* **Complete o seguinte**:
1 – Atualize a parte do trecho sobre a reforma eleitoral que começa em "Última atualização em" e termina em "3% em 2022.", reproduzindo-a com "quarta-feira" trocado por "terça-feira".
2 – Segundo o trecho sobre a reforma eleitoral, por quantos votos a favor e quantos contra a medida foi aprovada em primeiro turno no Senado?

* **Trecho do texto**:
Segundo analistas, o fatiamento das medidas é inédito no Brasil e facilita muito a aprovação de reformas eleitorais

CÂMARA: a reforma previdenciária é uma mudança que implica custos imediatos, concentrados em certas categorias, e benefícios difusos, incertos / Luís Macedo / Câmara dos Deputados

CÂMARA: a reforma previdenciária é uma mudança que implica custos imediatos, concentrados em certas categorias, e benefícios difusos, incertos / Luís Macedo / Câmara dos Deputados

Raphael Martins

Raphael Martins

Publicado em 15 de novembro de 2016 às 10h03.

Última atualização em 22 de junho de 2017 às 18h30.

Duas medidas pretendem atacar a fragmentação política na Câmara dos Deputados e no Senado Federal, que têm, respectivamente, 26 e 17 partidos entre os representantes. Na última na quarta-feira foi aprovada em primeiro turno no Senado, por 58 votos a favor e 13 contra, o fim das coligações partidárias nas eleições proporcionais e a instauração de uma cláusula de barreira já para as eleições de 2018 — ambas as medidas formam a PEC 36/2016. Além de proibir a condução de nanicos por excedente de votos na coligação, a nova regra exclui do Parlamento os partidos que não obtiverem ao menos 2% dos votos válidos na eleição, com mesmo percentual em ao menos 14 estados da federação. Pelo texto dos senadores Aécio Neves (PSDB-MG) e Ricardo Ferraço (PSDB-ES), o percentual mínimo de votação sobe para 3% em 2022.

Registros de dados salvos

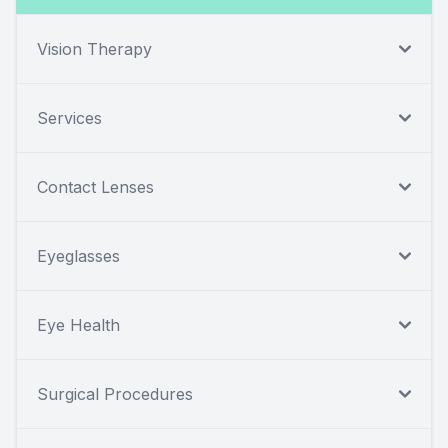
Vision Therapy
Services
Contact Lenses
Eyeglasses
Eye Health
Surgical Procedures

* **Respostas esperadas**:
1 –
Última atualização em 22 de junho de 2017 às 18h30.

Duas medidas pretendem atacar a fragmentação política na Câmara dos Deputados e no Senado Federal, que têm, respectivamente, 26 e 17 partidos entre os representantes. Na última na terça-feira foi aprovada em primeiro turno no Senado, por 58 votos a favor e 13 contra, o fim das coligações partidárias nas eleições proporcionais e a instauração de uma cláusula de barreira já para as eleições de 2018 — ambas as medidas formam a PEC 36/2016. Além de proibir a condução de nanicos por excedente de votos na coligação, a nova regra exclui do Parlamento os partidos que não obtiverem ao menos 2% dos votos válidos na eleição, com mesmo percentual em ao menos 14 estados da federação. Pelo texto dos senadores Aécio Neves (PSDB-MG) e Ricardo Ferraço (PSDB-ES), o percentual mínimo de votação sobe para 3% em 2022.

2 – Por 58 votos a favor e 13 contra.